The Sierra Club challenged two such orders before a three-judge panel of the D.C. Circuit Court of Appeals: National Fuel Gas Supply’s Northern Access Pipeline in Pennsylvania, and New York and Cheniere’s plan to expand its Corpus Christi Liquefaction LNG facility in Texas. Public Citizen joined Sierra in opposing the extension for the LNG facility. 

The New York State Department of Environmental Conservation denied National Fuel’s request for a permit, which set off years of litigation in federal court and caused it to seek two extensions from FERC. The firm won the case and filed its second request with the commission in 2022, which was granted. 

Cheniere’s LNG facility ran into delays because of the economic impacts of the COVID-19 pandemic and filed with FERC to extend its in-service date from later this year to 2027. FERC granted that, agreeing that the firm could not foresee the pandemic’s impacts on the global economy when its initial plans were made. 

FERC has broad discretion to grant the extensions, which is only limited by the “arbitrary and capricious” standard of the Administrative Procedure Act. It does not have to come to the best decision in such cases, with the court’s review limited to whether the commission examined the relevant considerations and articulated a satisfactory explanation for its action that includes a rational connection between the facts and its ruling. 

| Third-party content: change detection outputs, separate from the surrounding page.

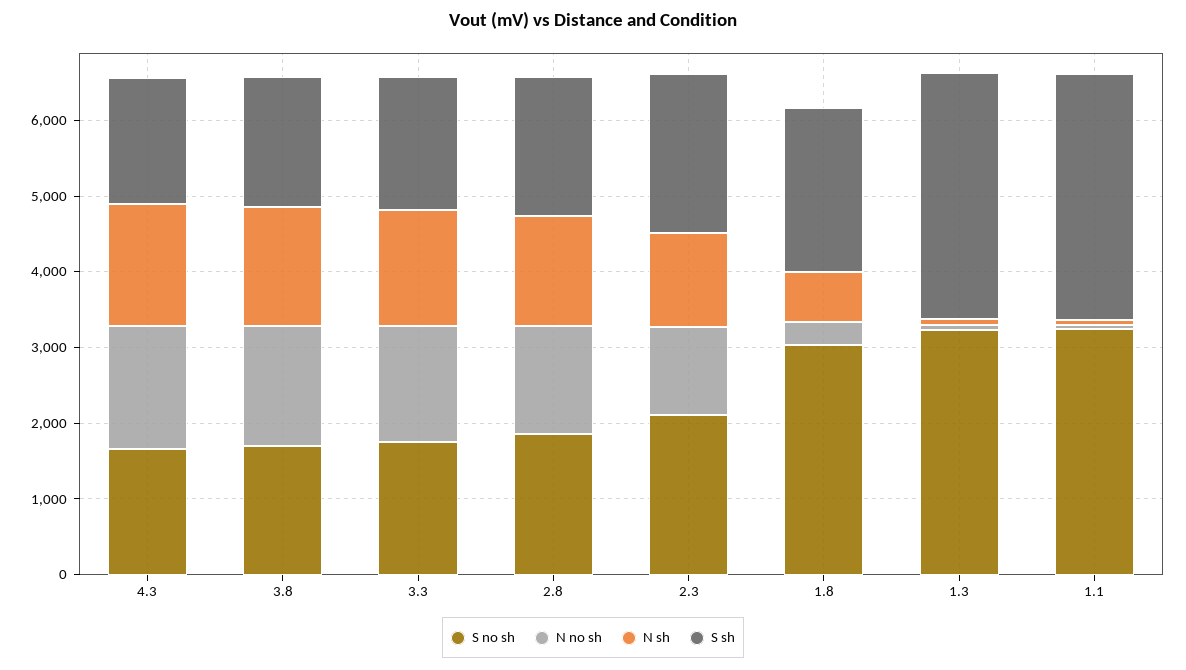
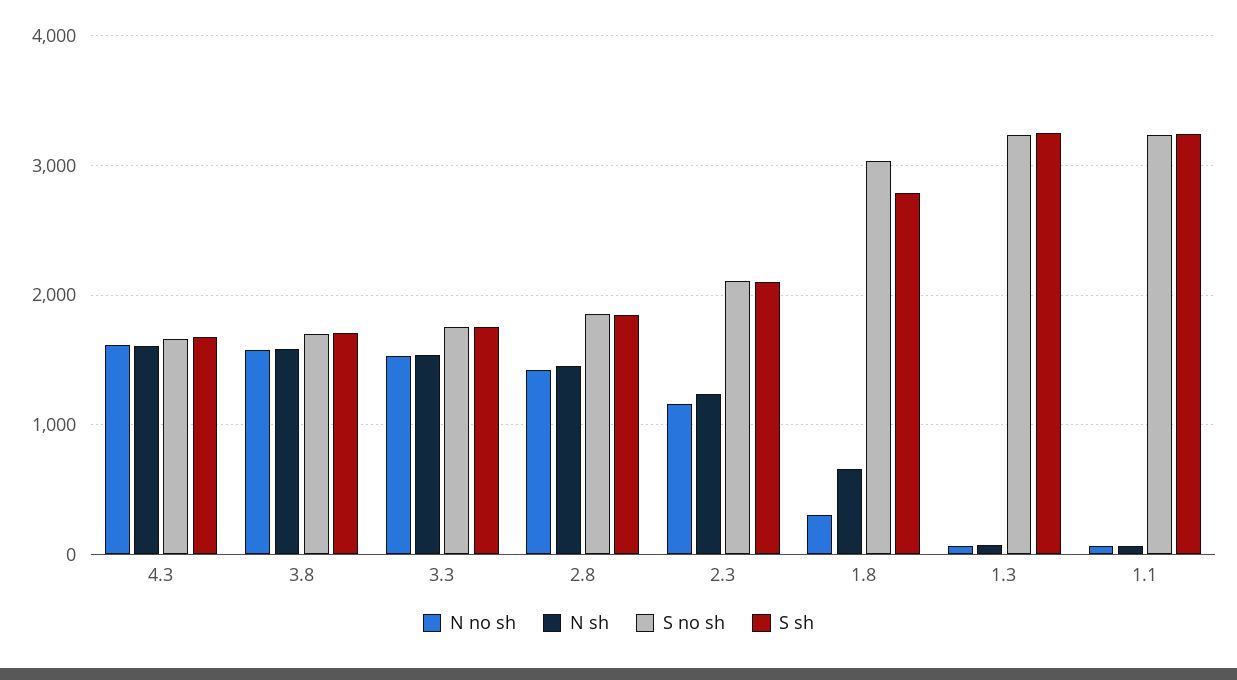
S sh, 1.8: 2200 -> 2800

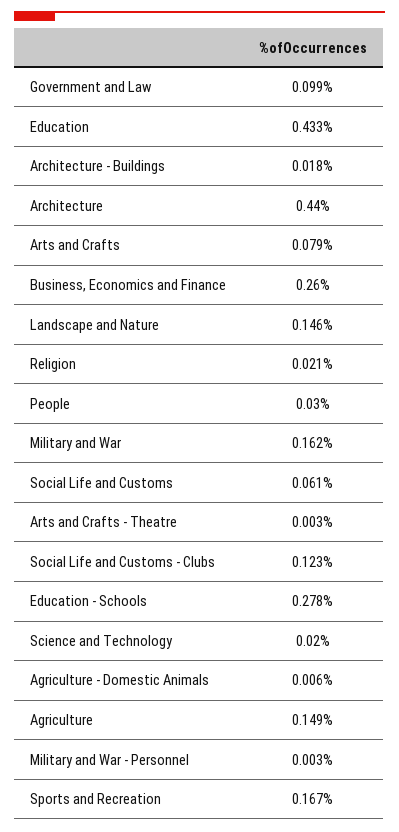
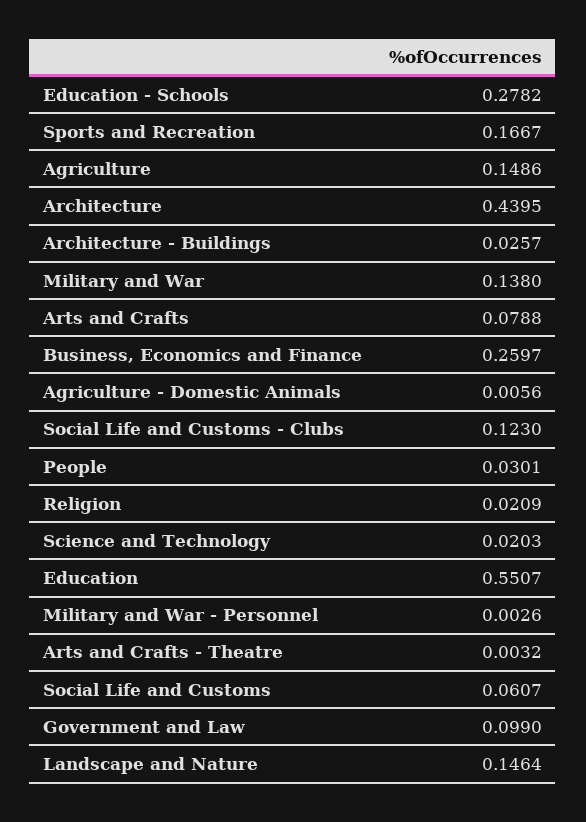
Education: 0.433 -> 0.5507
Architecture - Buildings: 0.018 -> 0.0257
Military and War: 0.162 -> 0.138

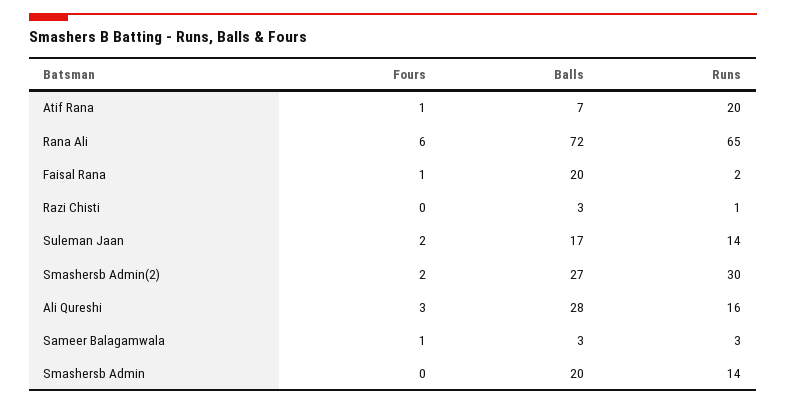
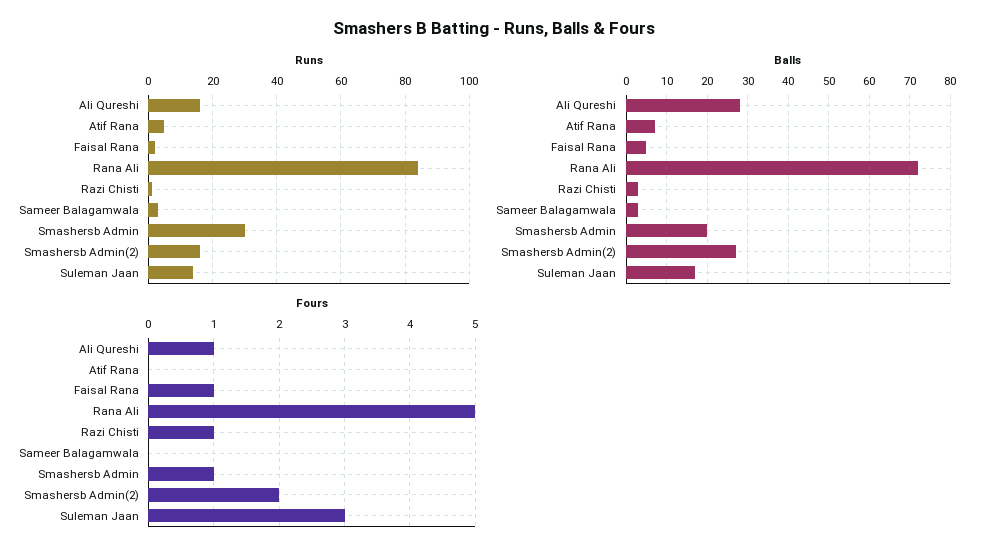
Fours, Atif Rana: 1 -> 0
Runs, Atif Rana: 20 -> 5
Fours, Rana Ali: 6 -> 5
Runs, Rana Ali: 65 -> 85
Balls, Faisal Rana: 20 -> 5
Fours, Razi Chisti: 0 -> 1
Fours, Suleman Jaan: 2 -> 3
Runs, Smashersb Admin(2): 30 -> 15
Fours, Ali Qureshi: 3 -> 1
Fours, Sameer Balagamwala: 1 -> 0
Fours, Smashersb Admin: 0 -> 1
Runs, Smashersb Admin: 14 -> 30

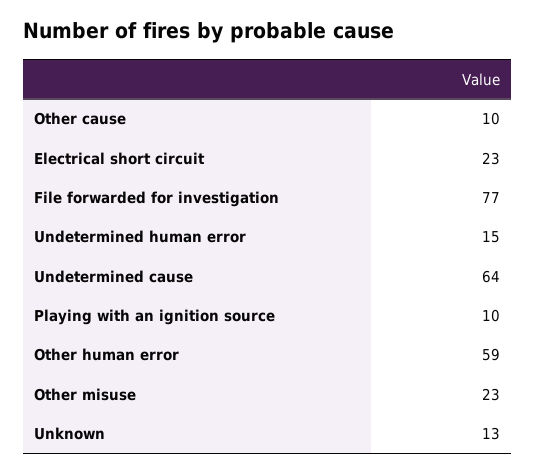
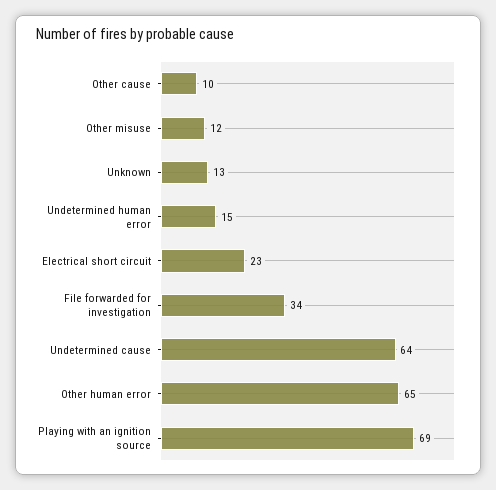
File forwarded for investigation: 77 -> 34
Playing with an ignition source: 10 -> 69
Other human error: 59 -> 65
Other misuse: 23 -> 12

“In considering the requests for extensions, FERC found that the project sponsors had demonstrated diligence in the continued pursuit of their projects,” the court said. 

The litigation with New York and the pandemic’s impact on supply chains and the economy gave good cause for the extensions, the court said. FERC’s reasoning in both cases was consistent with its earlier decisions granting extensions. 

“FERC has found a wide range of circumstances to support good cause, including legal or litigation-related barriers, as well as impacts from the COVID-19 pandemic,” the court said. 

Sierra Club and Public Citizen argued that FERC’s inquiry was too lax, saying the agency rubber-stamps requests for extensions. 

“Although it is true that FERC has denied very few extension requests, that is not surprising,” the court said. “Project sponsors invest significant time and resources to secure approval of their pipelines and related facilities, and they generally have economic incentives to promptly complete construction.” 

Project sponsors can meet the good-cause standard by demonstrating their diligence and citing factors beyond their control that have slowed their progress, the court said. Developers who would abandon a project likely would never ask for an extension. 

Sierra Club also argued that FERC should have to re-evaluate the findings underlying its original certificate order any time it considers an extension request, but the court disagreed. FERC has broad authority to take whatever actions it finds necessary to amend a certificate. 

While the commission has to account for substantial or significant changes that impact a project’s approval under the National Environmental Policy Act, it is entitled to substantial deference because that call necessarily relies on FERC’s technical expertise, the court said. 

New York passed its Climate Leadership and Community Protection Act while the Northern Access project was being developed; Sierra Club argued that constituted a major change. But FERC found that the law did not impact demand for the pipeline’s gas, which is largely going to serve customers in Canada, where that law has no impact. The court again sided with the commission.